Caspar Wistar (physician)

Caspar Wistar (* September 13, 1761 in Philadelphia, Pennsylvania, † January 22, 1818 ) was an American physician and anatomist.

Caspar Wistar was born as the son of Thomas and Mary Waln Wistar Wistar. He was the grandson of Caspar Wistar sen. (1696-1752), a German immigrant and Quakers. In 1788 he married Isabella Marshall, but died two years later. In 1798 he married Elizabeth Mifflin.

Wistar studied medicine at Edinburgh, where he took his degree in 1786 and taught from after his return to the United States at the Medical Faculty of the University of Pennsylvania. Here he developed anatomical models and dealt with the preservation of human organs by means of wax injections. He was a proponent of vaccination. In the treatment of yellow fever patients during the epidemic in 1793, he became infected themselves from this disease. In professional circles Wistar became known as author of medical textbooks as the two-volume A System of Anatomy ( 1811-1814 ).

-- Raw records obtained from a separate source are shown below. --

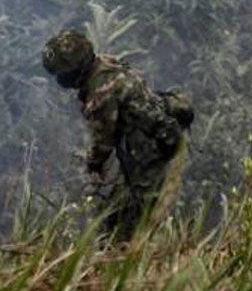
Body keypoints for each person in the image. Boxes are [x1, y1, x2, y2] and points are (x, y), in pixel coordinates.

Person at [41, 30, 193, 240]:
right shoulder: (105, 64)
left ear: (74, 72)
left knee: (136, 217)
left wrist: (93, 163)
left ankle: (142, 248)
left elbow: (104, 139)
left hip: (150, 148)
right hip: (151, 135)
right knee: (117, 210)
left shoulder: (100, 93)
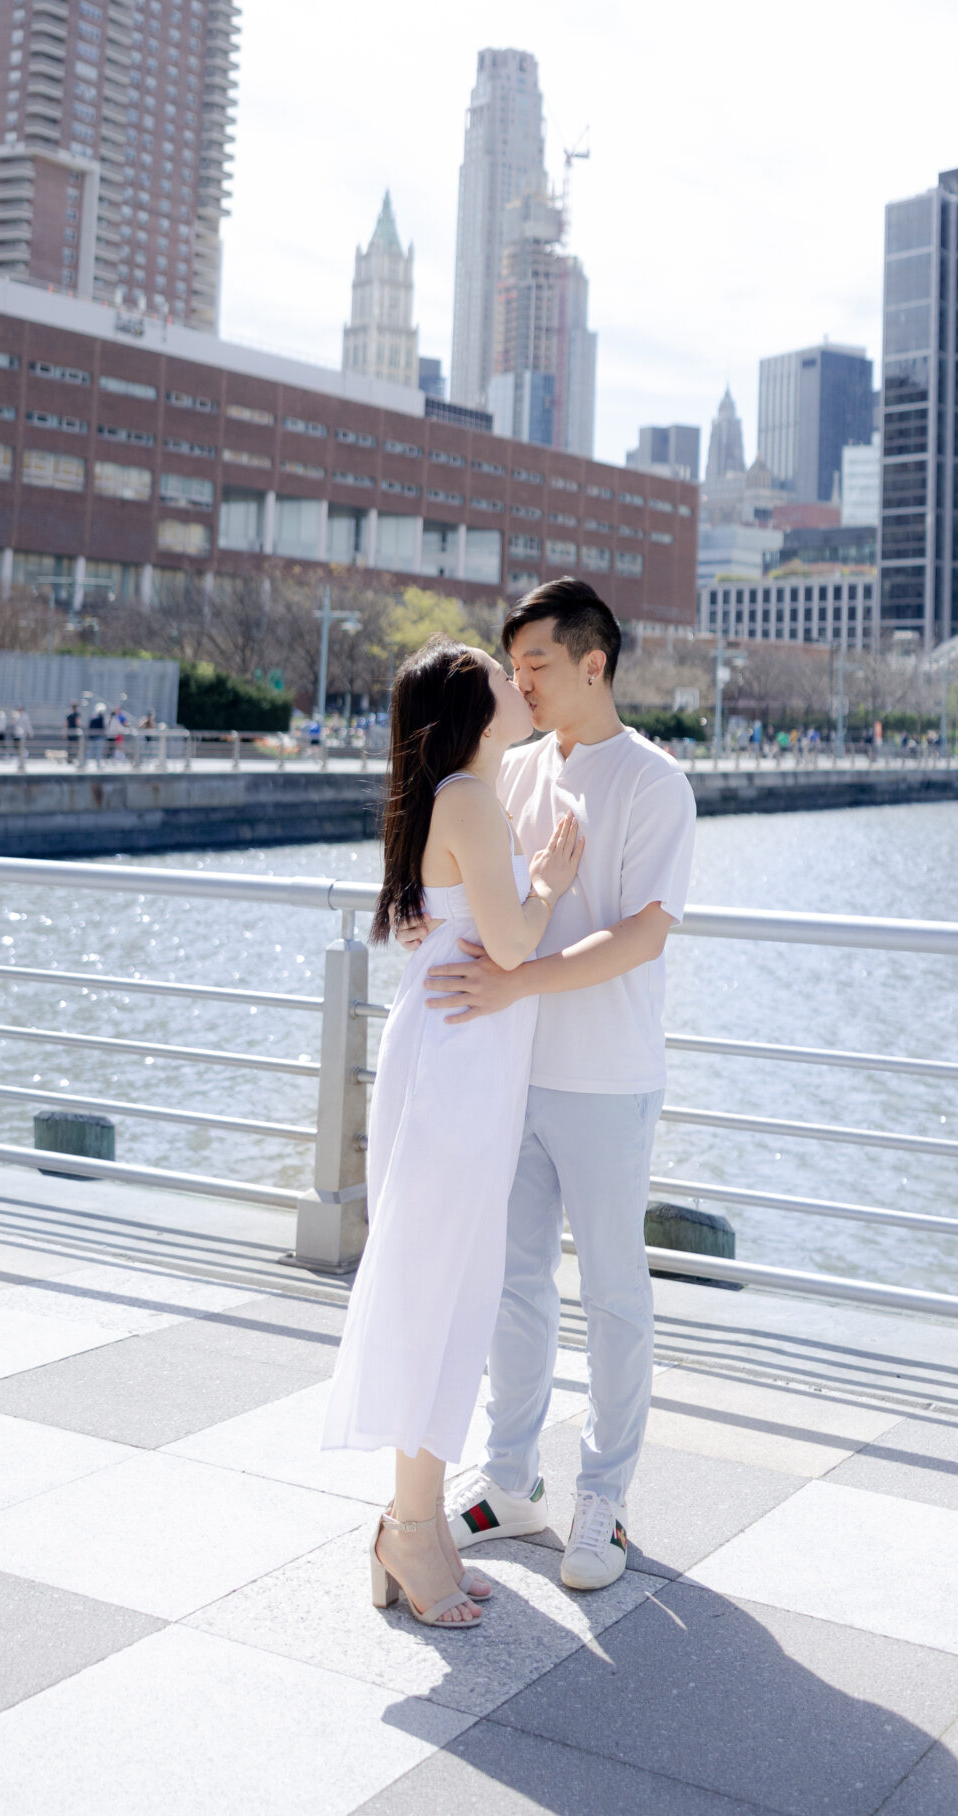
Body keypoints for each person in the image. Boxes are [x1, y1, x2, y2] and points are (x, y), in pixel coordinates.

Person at [414, 576, 696, 1594]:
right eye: (512, 663)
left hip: (607, 1077)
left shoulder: (655, 781)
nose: (519, 678)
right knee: (512, 1281)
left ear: (594, 661)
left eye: (535, 661)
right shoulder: (507, 772)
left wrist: (521, 977)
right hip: (506, 1071)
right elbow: (469, 891)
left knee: (615, 1291)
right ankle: (510, 1479)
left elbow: (643, 933)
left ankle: (605, 1499)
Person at [320, 634, 585, 1628]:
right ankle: (411, 1528)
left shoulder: (470, 798)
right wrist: (551, 879)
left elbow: (478, 929)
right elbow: (514, 940)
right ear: (471, 713)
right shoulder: (471, 801)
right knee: (438, 1297)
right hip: (454, 1077)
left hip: (461, 1067)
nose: (521, 685)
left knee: (448, 1294)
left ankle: (412, 1525)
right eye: (497, 674)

In 1787 he became a member of the American Philosophical Society and by this Society 1815-1818 as President before. He assumed the office of Thomas Jefferson.

The botanist Thomas Nuttall named in honor of the Wistar genus Wisteria, to the known as Wisteria ornamental plant belongs. Although the spelling Wisteria (instead of Wistaria ) was an etymological error, but it is according to the rules of botanical nomenclature ( International Code of Botanical Nomenclature ) maintain.